Problem requirements ::
Reproduce the full listing below word for word, omitting the pictures.

Saved entries:
────────────────────────────────────────
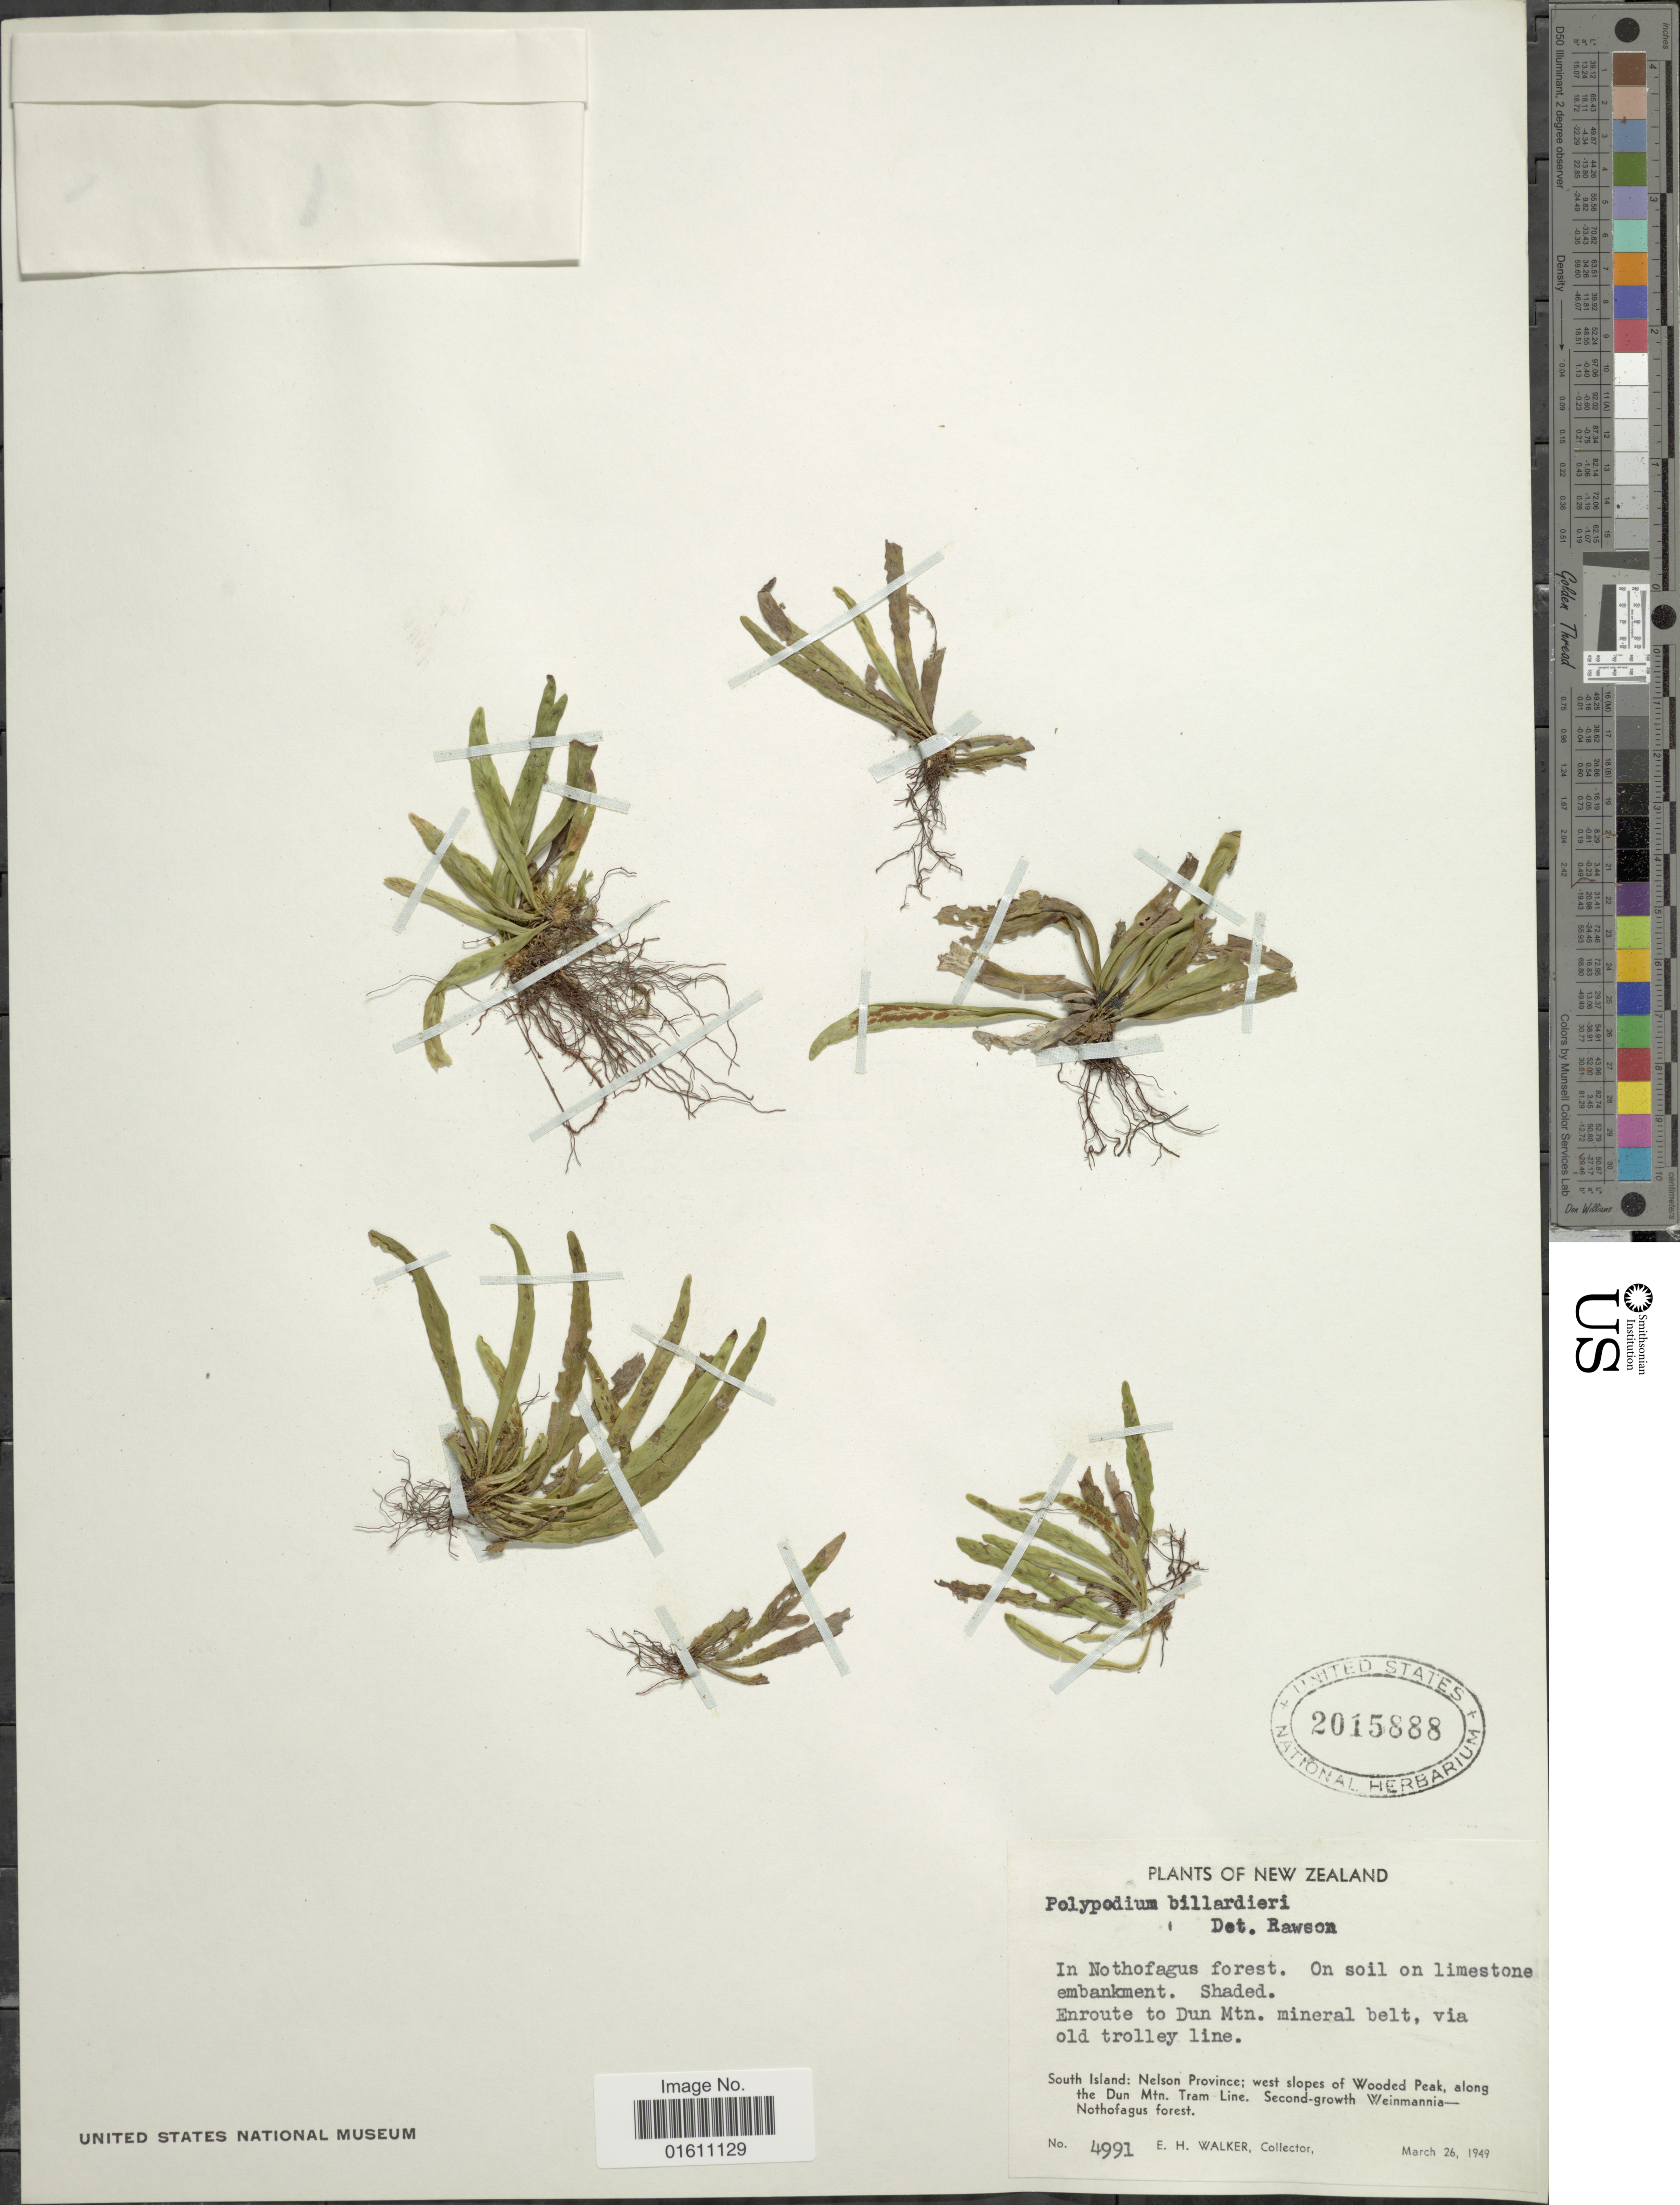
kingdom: Plantae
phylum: Tracheophyta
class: Polypodiopsida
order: Polypodiales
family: Polypodiaceae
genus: Notogrammitis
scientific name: Notogrammitis billardierei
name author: (Willd.) Parris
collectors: E. H. Walker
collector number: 4991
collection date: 1949-03-26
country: New Zealand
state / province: Nelson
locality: New Zealand, South Island: Nelson Province; west slopes of Wooded Peak, along the Dun Mtn. Tram Line, Second-growth Weinmannia-Nothofagis forest.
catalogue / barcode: US 2015888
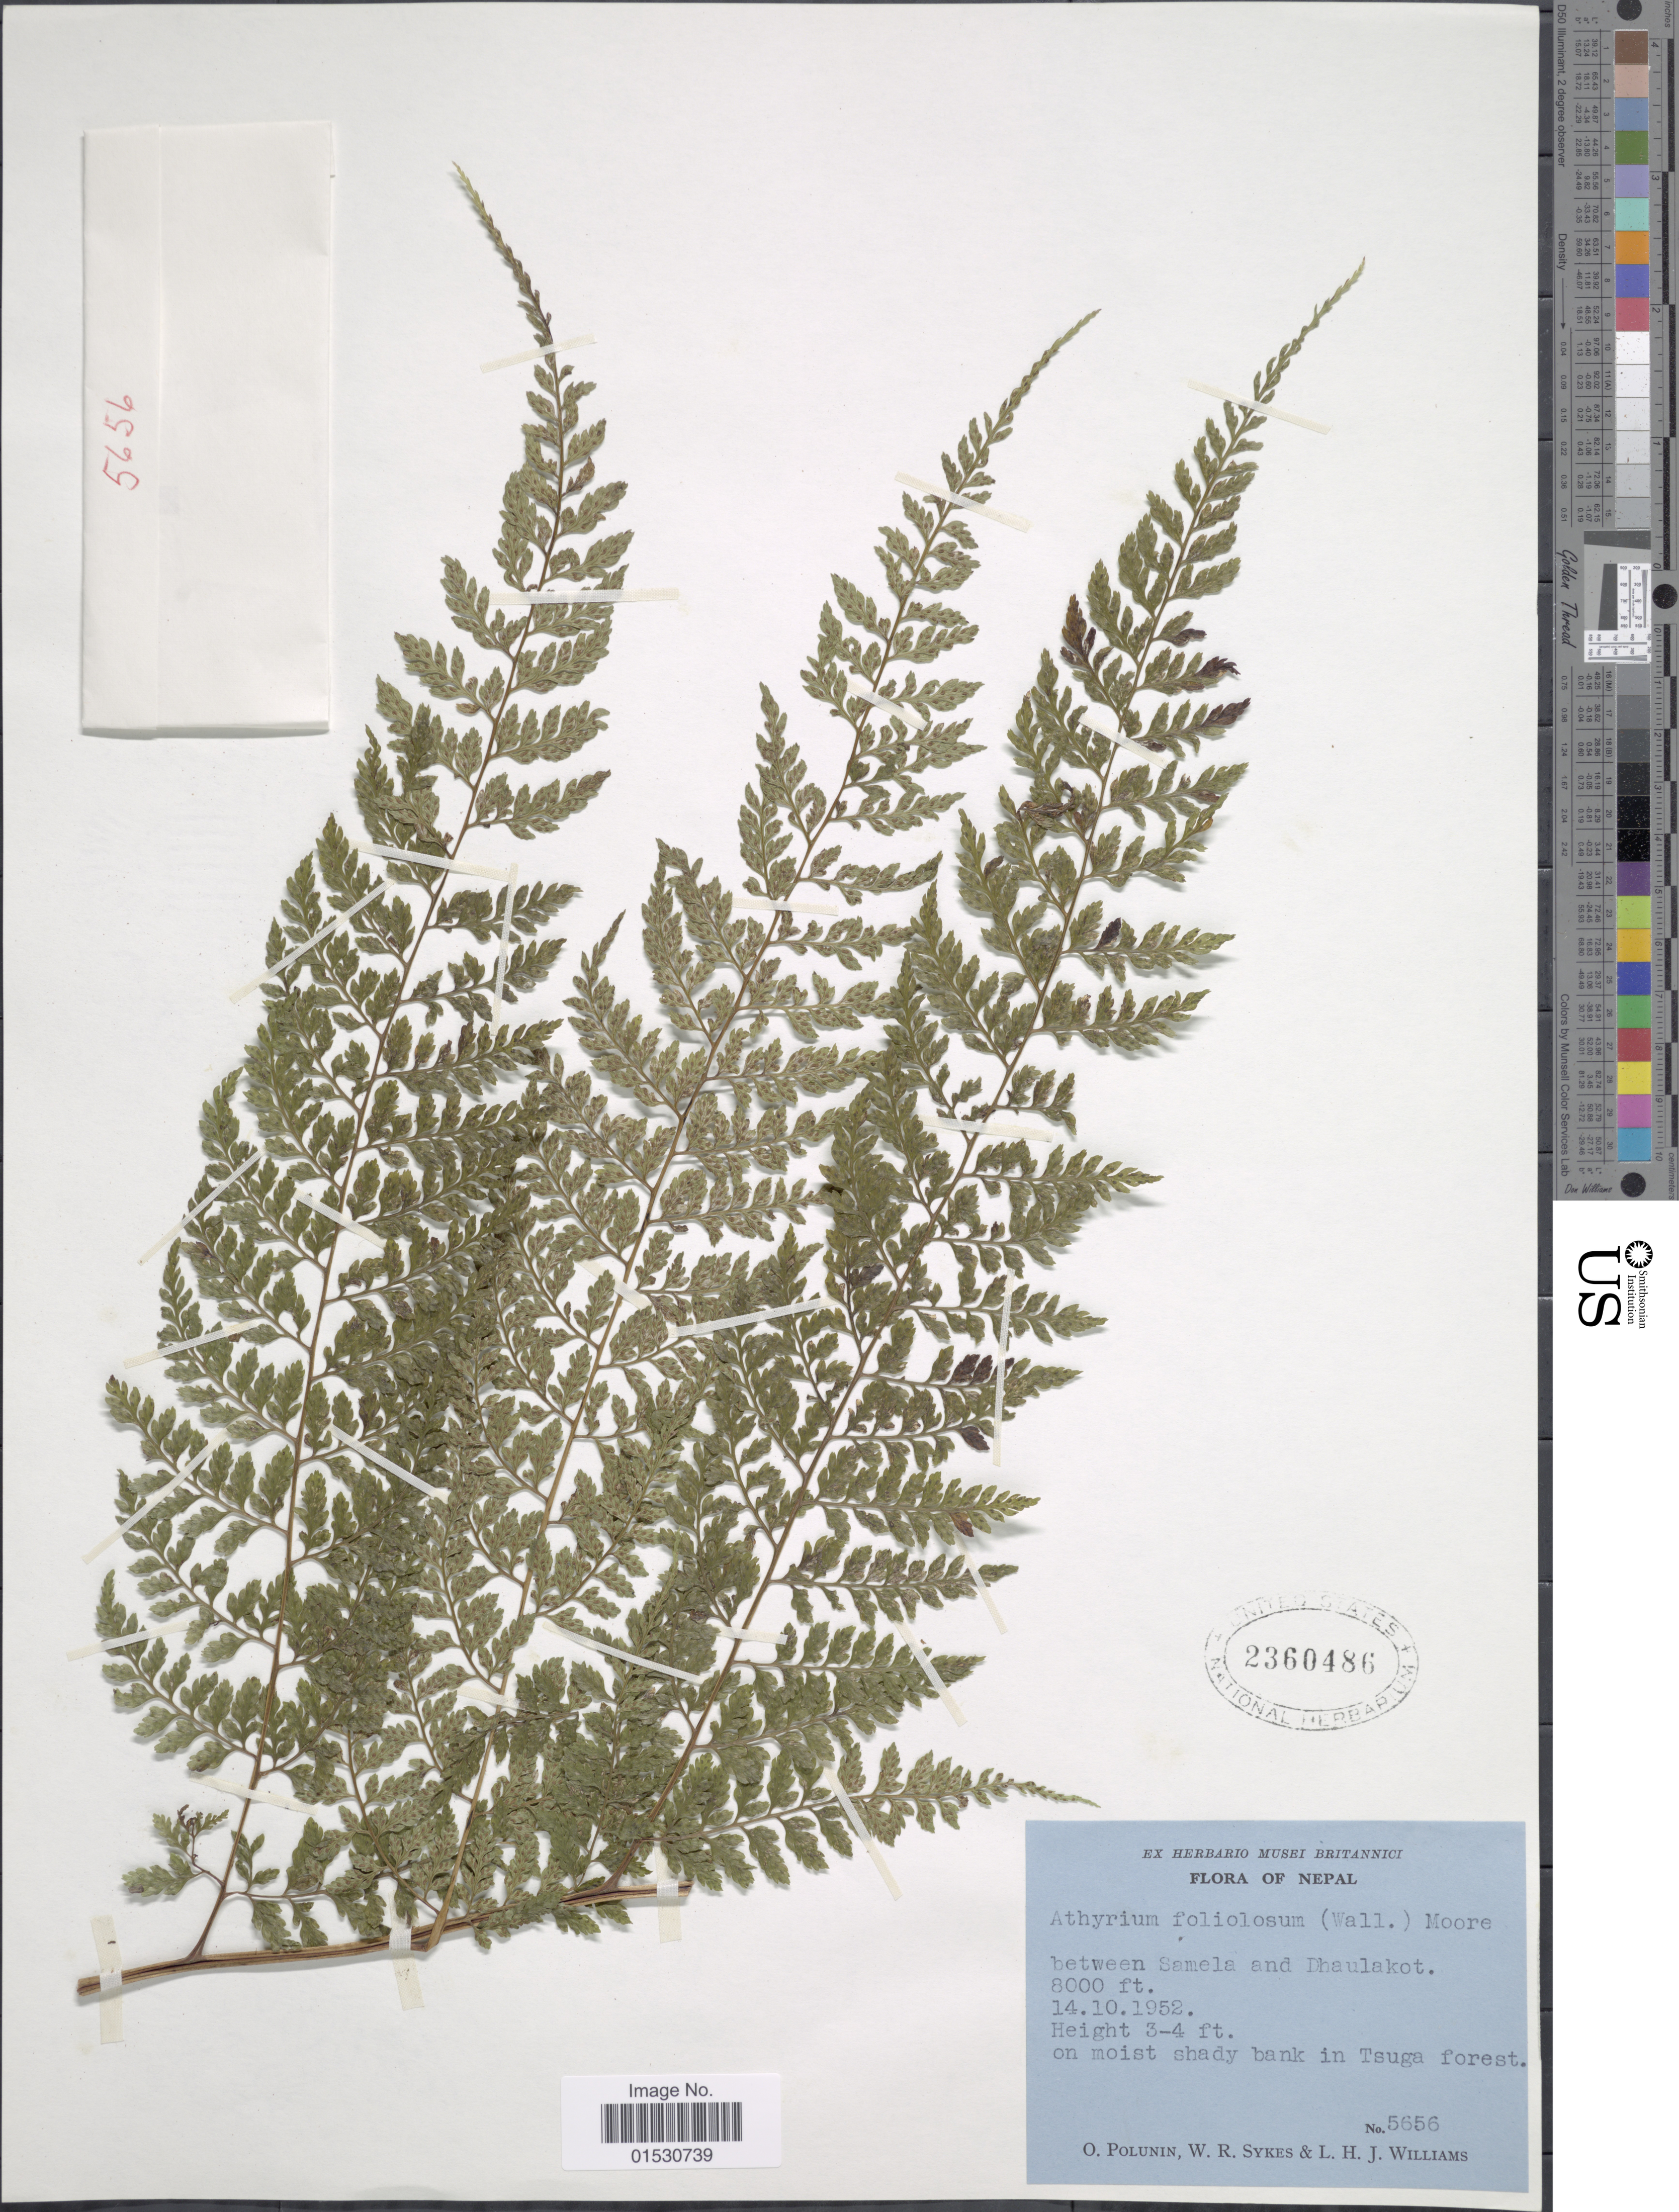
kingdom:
────────────────────────────────────────
Task answer ::
kingdom: Plantae
phylum: Tracheophyta
class: Polypodiopsida
order: Polypodiales
family: Polypodiaceae
genus: Notogrammitis
scientific name: Notogrammitis billardierei
name author: (Willd.) Parris
collectors: E. H. Walker
collector number: 4991
collection date: 1949-03-26
country: New Zealand
state / province: Nelson
locality: New Zealand, South Island: Nelson Province; west slopes of Wooded Peak, along the Dun Mtn. Tram Line, Second-growth Weinmannia-Nothofagis forest.
catalogue / barcode: US 2015888
kingdom:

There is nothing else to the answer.